Prior to the Covid-19 pandemic, most of the ordering was done by universities that would order in bulk.
“If they were graduating 1,000 students that order would be say 1,400 or 1,500 sets in various sizes and we would send them to the campus bookstore. The students would come into the bookstore and pick up and pay for their sets, so we would bill the university or the bookstore,” said Hodges. “When schools were closed for Covid we had to quickly pivot to opening websites for all of these schools.

“Today we have over 1,000 micro sites so we have a separate website for every college. The student goes to the website and orders their cap and gown, and it comes directly to us. We manage the website and then we home-ship to each student.
“It was a little bit of a challenge starting out because we need to have a lot more hands on where we have to touch every cap and gown individually, box it up and ship it out the door versus pack a thousand cap and gowns in various sizes and ship them out altogether.”
Another challenge that Oak Hall has mastered is the sizing of the regalia. Most of their gowns are for students who are 4’7” to 6’ 7” tall. But there is always the unexpected.
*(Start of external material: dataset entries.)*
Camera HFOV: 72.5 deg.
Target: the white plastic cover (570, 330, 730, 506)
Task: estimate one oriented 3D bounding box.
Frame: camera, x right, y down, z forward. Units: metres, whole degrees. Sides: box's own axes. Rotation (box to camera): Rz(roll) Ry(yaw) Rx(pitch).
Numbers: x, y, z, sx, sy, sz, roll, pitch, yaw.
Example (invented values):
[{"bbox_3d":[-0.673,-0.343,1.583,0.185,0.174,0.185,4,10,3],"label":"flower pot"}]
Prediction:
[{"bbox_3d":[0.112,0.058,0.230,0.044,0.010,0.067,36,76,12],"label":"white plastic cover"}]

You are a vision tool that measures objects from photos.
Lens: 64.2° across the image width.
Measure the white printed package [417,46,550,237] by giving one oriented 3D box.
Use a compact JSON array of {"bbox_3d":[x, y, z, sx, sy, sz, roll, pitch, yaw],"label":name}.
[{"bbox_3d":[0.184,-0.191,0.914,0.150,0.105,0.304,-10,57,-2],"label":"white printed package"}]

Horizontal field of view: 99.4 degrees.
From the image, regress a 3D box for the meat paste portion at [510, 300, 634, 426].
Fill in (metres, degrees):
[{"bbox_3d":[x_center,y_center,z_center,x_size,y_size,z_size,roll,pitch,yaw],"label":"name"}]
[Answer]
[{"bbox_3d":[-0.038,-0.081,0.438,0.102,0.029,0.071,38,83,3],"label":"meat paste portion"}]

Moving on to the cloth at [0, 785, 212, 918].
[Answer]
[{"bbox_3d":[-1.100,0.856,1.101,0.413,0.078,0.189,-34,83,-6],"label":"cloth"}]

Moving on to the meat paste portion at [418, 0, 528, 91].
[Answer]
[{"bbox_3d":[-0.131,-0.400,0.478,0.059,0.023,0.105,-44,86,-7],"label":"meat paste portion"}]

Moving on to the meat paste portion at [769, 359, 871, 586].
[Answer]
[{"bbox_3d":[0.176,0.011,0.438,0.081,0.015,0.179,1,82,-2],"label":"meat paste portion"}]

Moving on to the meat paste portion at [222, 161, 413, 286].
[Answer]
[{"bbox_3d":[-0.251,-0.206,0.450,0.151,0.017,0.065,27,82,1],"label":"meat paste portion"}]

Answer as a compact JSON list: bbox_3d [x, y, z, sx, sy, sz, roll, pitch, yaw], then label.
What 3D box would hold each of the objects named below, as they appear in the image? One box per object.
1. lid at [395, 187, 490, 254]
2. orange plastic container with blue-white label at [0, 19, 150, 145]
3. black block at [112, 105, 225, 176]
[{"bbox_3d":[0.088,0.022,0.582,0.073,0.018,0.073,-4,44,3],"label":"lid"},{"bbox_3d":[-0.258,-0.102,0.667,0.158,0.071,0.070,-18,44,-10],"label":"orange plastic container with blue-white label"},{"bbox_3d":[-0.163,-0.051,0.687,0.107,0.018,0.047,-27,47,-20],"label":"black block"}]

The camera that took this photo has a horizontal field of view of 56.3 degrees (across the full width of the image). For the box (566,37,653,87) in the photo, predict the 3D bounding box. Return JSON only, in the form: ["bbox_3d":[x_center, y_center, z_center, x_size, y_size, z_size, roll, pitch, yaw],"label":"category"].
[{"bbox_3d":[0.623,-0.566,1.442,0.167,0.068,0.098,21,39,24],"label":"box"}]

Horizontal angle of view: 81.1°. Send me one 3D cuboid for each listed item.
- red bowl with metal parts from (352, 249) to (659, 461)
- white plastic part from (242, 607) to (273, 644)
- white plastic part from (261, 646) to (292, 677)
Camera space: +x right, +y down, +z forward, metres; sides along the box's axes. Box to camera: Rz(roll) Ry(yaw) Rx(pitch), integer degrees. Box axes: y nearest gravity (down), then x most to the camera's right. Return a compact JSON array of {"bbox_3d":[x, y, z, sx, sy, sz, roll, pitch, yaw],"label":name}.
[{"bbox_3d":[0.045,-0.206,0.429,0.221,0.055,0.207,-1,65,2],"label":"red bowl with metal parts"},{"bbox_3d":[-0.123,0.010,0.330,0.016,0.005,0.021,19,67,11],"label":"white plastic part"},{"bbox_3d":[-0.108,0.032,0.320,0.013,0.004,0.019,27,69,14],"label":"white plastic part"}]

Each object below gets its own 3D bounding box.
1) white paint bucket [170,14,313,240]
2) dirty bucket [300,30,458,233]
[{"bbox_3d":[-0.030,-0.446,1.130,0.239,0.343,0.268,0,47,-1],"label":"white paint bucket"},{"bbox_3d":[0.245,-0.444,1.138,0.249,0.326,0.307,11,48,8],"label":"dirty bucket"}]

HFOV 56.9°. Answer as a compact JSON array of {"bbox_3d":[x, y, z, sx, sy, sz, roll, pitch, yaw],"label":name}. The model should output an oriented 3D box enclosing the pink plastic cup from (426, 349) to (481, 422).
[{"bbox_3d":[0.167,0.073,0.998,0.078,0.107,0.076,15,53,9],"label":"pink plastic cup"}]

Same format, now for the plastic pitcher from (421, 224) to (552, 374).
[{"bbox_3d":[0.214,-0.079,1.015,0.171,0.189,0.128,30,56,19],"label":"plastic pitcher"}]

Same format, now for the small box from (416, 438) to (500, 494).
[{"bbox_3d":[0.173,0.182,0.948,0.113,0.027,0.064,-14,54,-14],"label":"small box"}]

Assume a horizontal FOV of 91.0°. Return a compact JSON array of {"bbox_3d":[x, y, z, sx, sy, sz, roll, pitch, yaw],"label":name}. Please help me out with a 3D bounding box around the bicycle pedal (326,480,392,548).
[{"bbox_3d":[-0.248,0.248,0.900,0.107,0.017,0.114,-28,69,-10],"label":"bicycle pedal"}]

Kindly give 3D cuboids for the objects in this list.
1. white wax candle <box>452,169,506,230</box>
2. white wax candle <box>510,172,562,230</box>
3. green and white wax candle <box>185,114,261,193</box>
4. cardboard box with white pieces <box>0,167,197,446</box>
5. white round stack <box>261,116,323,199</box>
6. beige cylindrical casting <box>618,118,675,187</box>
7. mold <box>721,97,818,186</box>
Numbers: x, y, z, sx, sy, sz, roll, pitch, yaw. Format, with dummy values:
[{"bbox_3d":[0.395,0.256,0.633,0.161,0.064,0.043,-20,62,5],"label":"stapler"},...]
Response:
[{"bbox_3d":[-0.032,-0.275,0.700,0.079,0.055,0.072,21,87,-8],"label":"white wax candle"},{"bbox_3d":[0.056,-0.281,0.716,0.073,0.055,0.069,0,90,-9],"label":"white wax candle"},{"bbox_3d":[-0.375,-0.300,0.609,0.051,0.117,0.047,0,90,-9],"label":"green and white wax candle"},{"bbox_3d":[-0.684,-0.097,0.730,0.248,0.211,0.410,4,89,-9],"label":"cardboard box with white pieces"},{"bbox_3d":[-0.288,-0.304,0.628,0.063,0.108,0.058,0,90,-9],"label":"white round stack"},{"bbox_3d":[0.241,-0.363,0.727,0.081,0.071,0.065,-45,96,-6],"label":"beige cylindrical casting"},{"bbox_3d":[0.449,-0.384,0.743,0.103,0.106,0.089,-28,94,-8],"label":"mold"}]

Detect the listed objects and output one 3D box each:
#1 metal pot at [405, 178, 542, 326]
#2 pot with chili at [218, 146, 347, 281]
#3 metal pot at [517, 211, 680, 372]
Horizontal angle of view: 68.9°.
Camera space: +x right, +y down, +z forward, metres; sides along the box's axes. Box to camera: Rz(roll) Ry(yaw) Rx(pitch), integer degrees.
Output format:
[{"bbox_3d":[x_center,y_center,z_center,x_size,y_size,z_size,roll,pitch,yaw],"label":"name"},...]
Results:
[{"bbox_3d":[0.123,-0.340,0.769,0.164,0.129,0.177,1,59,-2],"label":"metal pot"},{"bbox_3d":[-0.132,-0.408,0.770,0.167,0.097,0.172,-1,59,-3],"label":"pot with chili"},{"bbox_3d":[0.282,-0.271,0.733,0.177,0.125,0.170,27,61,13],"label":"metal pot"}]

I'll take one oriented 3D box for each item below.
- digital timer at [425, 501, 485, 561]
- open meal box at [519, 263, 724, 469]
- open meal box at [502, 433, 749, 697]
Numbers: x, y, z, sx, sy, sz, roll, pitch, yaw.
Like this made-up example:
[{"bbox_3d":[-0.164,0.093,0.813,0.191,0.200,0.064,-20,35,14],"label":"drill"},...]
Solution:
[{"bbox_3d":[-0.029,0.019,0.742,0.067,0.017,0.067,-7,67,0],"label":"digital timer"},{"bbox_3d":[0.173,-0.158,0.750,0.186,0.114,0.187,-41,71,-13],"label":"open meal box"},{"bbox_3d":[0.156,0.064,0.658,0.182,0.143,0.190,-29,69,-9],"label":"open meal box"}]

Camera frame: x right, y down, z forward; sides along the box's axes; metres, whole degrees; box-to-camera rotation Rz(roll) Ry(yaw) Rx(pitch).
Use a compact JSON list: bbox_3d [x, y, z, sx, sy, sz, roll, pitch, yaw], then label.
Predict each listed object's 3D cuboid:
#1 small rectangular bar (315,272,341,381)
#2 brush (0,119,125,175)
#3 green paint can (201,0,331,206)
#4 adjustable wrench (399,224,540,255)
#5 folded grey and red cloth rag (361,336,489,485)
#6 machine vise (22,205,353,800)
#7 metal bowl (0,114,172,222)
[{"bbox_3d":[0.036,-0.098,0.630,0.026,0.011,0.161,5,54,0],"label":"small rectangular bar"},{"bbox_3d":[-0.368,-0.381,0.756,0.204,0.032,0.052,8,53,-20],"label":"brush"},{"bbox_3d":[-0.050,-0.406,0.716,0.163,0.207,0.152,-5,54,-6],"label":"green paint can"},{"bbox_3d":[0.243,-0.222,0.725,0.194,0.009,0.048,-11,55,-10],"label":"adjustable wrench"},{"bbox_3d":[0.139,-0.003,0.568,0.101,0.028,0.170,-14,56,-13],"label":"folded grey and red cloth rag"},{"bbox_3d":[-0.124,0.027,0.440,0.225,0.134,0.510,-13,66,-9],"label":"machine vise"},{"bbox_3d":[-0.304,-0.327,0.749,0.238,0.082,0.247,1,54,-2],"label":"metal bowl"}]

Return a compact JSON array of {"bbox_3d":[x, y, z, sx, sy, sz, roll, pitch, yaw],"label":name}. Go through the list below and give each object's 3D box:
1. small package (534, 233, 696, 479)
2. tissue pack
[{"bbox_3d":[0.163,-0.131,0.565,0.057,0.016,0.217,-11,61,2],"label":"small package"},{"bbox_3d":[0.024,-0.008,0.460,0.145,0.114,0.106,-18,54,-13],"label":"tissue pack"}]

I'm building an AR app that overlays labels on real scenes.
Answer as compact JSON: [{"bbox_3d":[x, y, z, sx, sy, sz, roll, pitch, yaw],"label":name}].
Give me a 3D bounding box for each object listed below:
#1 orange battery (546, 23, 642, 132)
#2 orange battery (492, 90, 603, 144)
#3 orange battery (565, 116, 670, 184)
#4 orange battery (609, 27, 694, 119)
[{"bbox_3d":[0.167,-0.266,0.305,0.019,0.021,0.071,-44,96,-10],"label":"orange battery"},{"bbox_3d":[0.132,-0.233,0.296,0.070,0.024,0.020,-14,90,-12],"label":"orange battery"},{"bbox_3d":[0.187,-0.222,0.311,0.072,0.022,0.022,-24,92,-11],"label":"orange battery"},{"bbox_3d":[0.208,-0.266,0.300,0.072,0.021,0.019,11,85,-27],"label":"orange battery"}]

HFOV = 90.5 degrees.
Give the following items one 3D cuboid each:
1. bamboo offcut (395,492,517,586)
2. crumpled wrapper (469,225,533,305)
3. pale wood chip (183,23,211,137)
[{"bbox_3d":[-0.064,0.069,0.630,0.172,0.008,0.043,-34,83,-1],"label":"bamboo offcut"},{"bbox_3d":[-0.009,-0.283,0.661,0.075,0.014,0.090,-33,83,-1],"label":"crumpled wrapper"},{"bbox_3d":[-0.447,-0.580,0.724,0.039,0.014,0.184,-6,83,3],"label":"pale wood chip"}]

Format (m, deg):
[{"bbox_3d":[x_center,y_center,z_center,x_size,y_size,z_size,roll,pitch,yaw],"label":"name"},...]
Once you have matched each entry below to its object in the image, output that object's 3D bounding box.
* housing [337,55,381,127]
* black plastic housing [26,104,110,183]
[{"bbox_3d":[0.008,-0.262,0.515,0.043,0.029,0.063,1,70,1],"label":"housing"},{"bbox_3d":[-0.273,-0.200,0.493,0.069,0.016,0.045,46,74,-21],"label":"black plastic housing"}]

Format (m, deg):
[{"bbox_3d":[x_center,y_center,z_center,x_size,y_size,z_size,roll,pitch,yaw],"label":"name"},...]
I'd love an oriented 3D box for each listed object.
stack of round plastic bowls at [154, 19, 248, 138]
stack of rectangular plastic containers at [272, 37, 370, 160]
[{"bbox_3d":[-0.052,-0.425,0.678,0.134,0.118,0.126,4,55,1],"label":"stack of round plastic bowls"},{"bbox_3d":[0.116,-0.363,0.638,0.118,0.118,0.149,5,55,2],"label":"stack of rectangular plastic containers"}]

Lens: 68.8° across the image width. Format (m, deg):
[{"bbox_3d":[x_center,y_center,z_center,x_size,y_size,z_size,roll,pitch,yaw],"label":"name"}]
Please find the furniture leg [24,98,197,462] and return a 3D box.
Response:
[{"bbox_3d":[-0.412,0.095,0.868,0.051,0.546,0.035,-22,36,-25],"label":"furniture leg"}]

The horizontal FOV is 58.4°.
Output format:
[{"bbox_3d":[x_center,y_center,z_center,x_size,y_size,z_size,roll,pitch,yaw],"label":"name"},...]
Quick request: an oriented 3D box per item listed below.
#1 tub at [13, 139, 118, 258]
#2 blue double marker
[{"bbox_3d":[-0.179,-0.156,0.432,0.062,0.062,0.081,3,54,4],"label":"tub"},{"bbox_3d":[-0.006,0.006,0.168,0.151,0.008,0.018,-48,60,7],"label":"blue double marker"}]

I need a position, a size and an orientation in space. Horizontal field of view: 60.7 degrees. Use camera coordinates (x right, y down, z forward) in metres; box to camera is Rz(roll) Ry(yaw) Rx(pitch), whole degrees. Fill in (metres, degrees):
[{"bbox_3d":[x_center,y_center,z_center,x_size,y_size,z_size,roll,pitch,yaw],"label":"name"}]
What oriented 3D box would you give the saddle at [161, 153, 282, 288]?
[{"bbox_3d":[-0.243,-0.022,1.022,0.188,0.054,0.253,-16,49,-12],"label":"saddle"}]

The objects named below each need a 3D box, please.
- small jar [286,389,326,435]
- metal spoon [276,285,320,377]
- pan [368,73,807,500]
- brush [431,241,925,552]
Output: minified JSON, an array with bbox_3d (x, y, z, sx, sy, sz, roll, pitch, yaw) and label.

“Even though we are sewing all year it always happens that there is a university that might be graduating a bunch of basketball players as tall as 7 feet,” said Hodges. “The next year there is a bunch of gymnasts and everybody is 5 feet.
“The employees here are experienced and can quickly pivot when needed to meet deadlines,” added Hodges. “Most of our employees here have a lot of tenure. We have a lot of 40-plus year employees and a lot of 25-year plus sewers.
“The company is really good to the employees, but the employees are really good to the company. We have never laid a person off in the long history of Oak Hall Cap & Gown.”